● **What to do**
Reproduce the lines of text in the items below without changing anything. Leave the pictures out of your answer.

● **Record extracts**
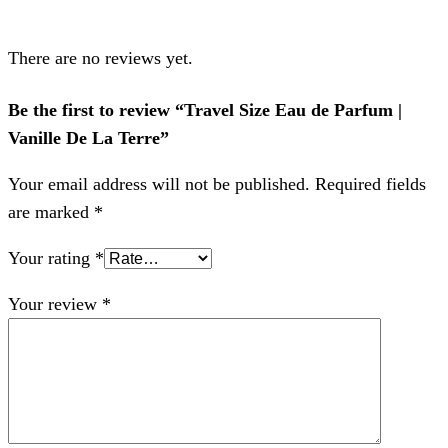
There are no reviews yet.
Be the first to review “Travel Size Eau de Parfum |
Vanille De La Terre”
Your email address will not be published.
Required fields
are marked
*
Your rating
*
Your review
*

● **Solution for this task**
There are no reviews yet.
Be the first to review “Travel Size Eau de Parfum |
Vanille De La Terre”
Your email address will not be published.
Required fields
are marked
*
Your rating
*
Your review
*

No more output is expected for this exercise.